Before using your cameras, spend as much time as needed with the local people. Drink their drinks, eat their food, share a beer, invite them for a meal. Show your interest in their life and listen carefully to their tales (you could have useful surprises!).
Use the local codes to show respect. In our culture we shake hands: other cultures use different gestures. Open your eyes, and learn! Don’t EVER underestimate anyone. The wiser people are often the humble.
Very often they will ask you “how much your cameras cost”. Don’t fool them and answer the truth. If you think they will see you as a rich person and/or source of money, tell them your cameras belong to the company you work for, and they are just borrowed. It’s a “white lie”, I know, but it’s also untrue (usually) that photographers are rich, especially if they are young…
Never forget that being a photographer is mostly about to “take”; so, as you “use” someone else’s stories and faces, it wouldn’t be bad to find a way to help. It doesn’t mean you have to pay money – you actually do not have to – but if you work for long time with the same subjects, ask them if you can help someway. Buy some food for their family or buy their art crafts, or similar.
Name three photographers you like and why.
Marcus Bleasdale. His black and white work on Congo is just amazing. He spent eight years documenting the violence and rape of this Nation, and his book “One hundred Years of Darkness” is a masterpiece of photojournalism.
Paolo Pellegrin. In my opinion, he invented a new concept of contemporary photojournalism, shifting from explicit-documentary to emotional-documentary. I think we all needed such change.
David Alan Harvey. After decades of success, after contributing to high-class photojournalism for more than 40 years, he’s still trying to invent and experimenting a new visual approach.
Where is your photography going? What future photographic project or projects are you excited about?
In terms of style, I’m trying to push as much as I can the photographic matrix I developed in the last 3 years. I prefer to give emotions which make the readers feel the intensity of what they read in the article, rather than repeating in my images the same concepts.
To achieve this goal, I still have to work on my style.
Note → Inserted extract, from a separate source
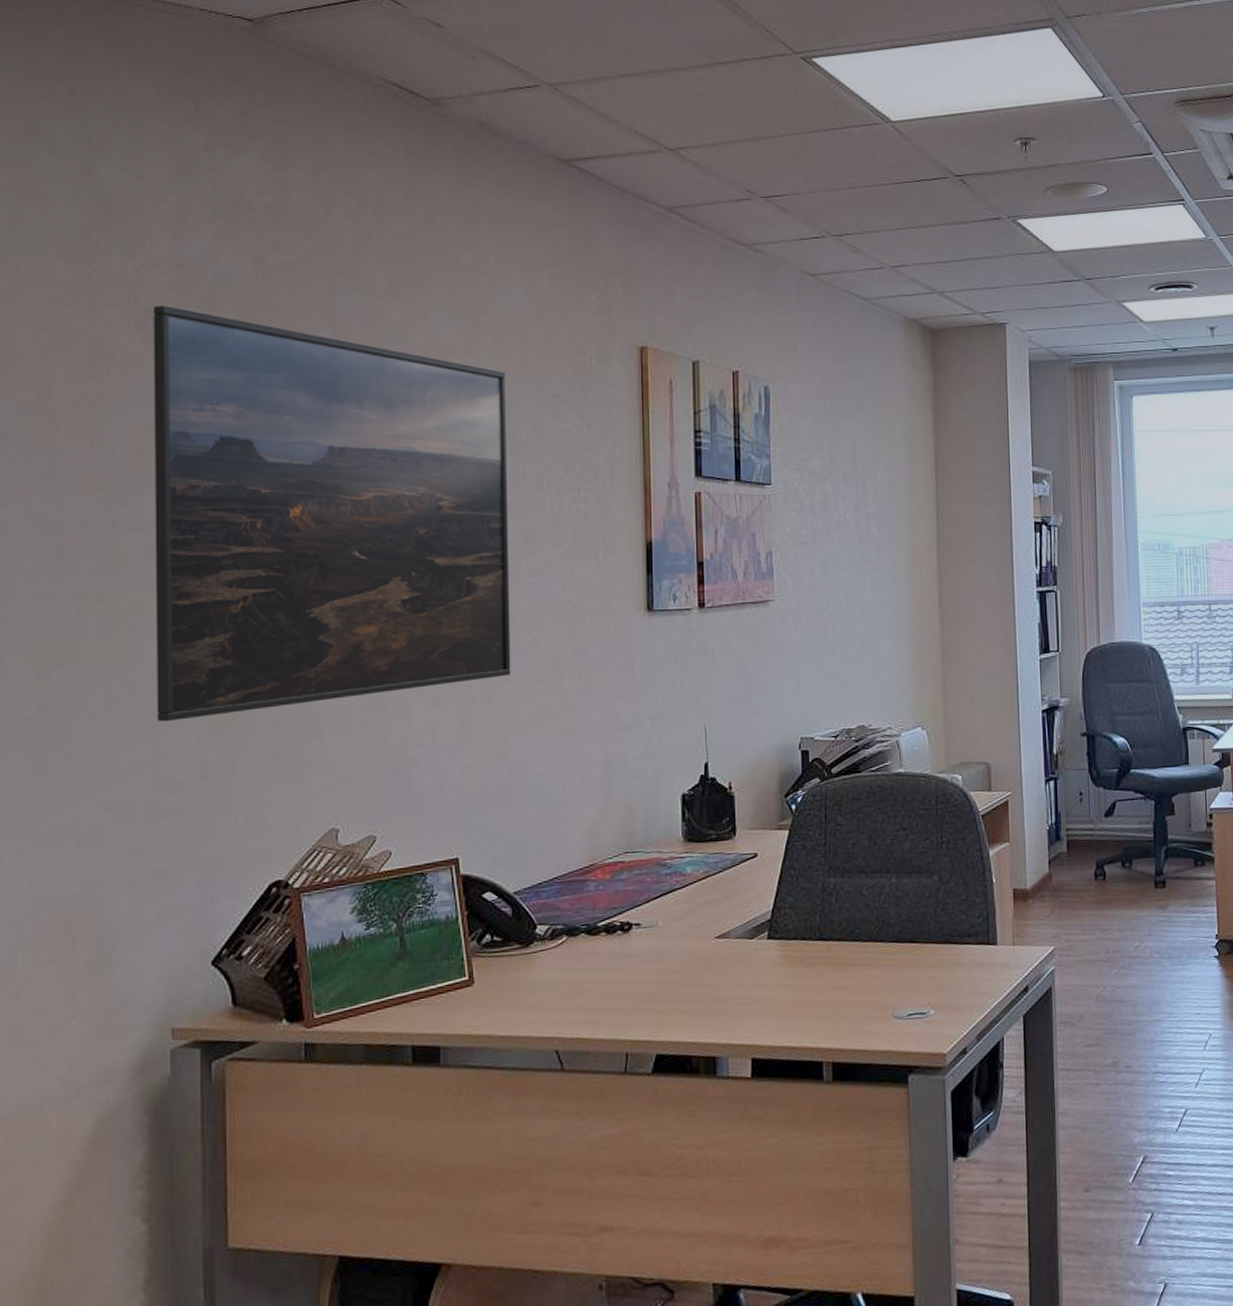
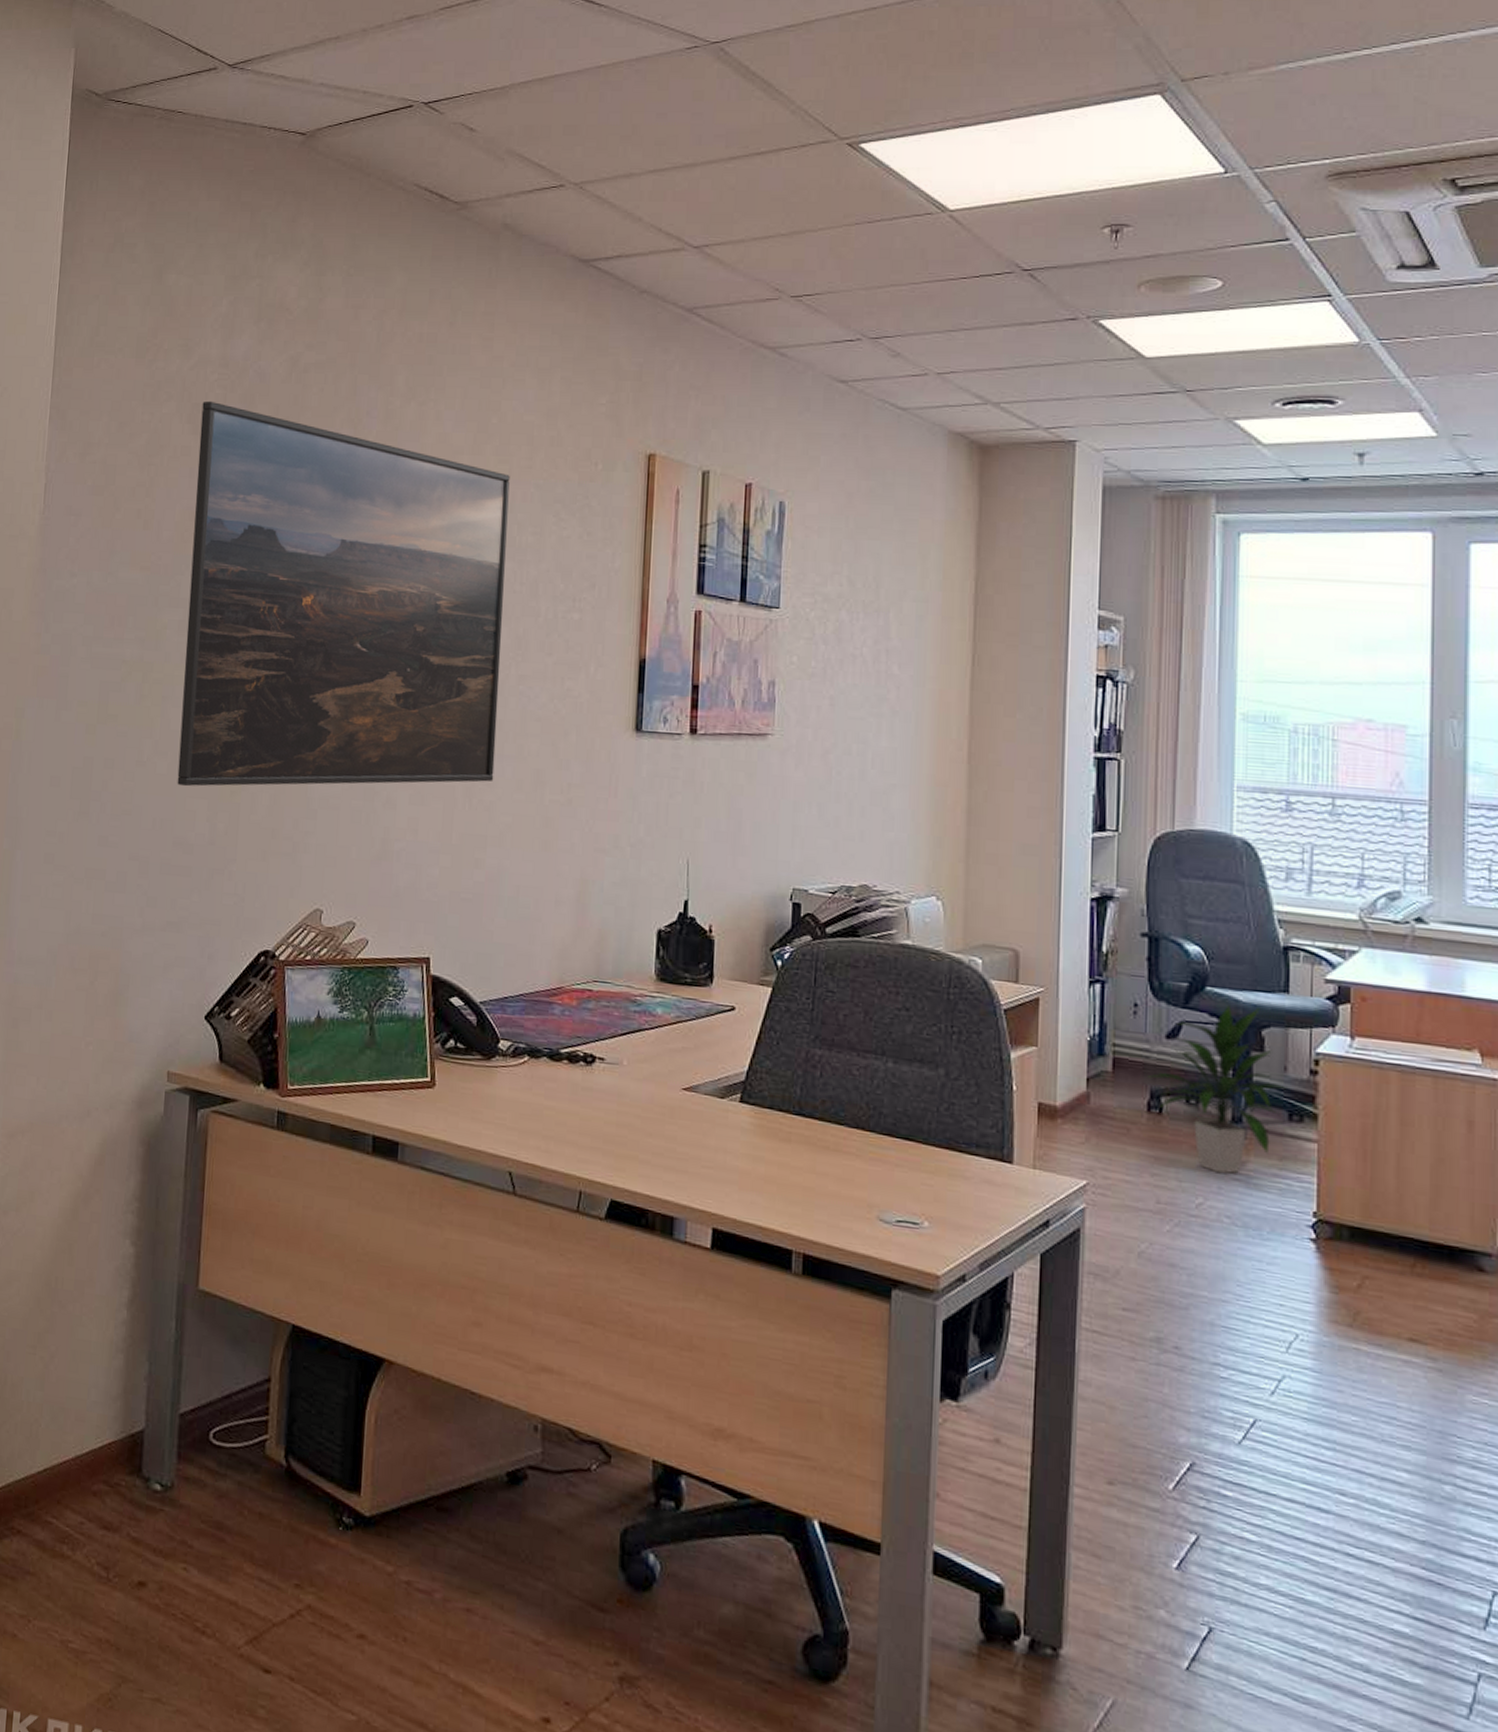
indoor plant: none [1093,780,1192,919] -> present [1147,1005,1287,1174]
This kind of changes are gradual, and another issue is whether the editors are prepared to shift from explicit to more evocative images, or not. When you shot a story for magazines you cannot mark your style too radically, or the risk is that some magazine will cut you out. So it’s a slow process of equilibrium. I’m also working to make the editors understand the reasons of my style and its natural evolution. Working for magazines is different than making books or to exhibit in a gallery.
I’ve been looking for quite a long time for the matrix of my style, now I have to perfect it.
As for the projects, I’m planning to move to Africa for the next story. I have some ideas I’m working on, but still there’s nothing scheduled. If it’s true that I specialize on Latin America, it’s also true that I don’t want to focus only on a single continent. In the meanwhile, I will keep on working on my book project on cocaine. It’s a long term work, and it will require further travels to Bolivia, Colombia, Peru and Brazil. So I definitely have material to keep me busy.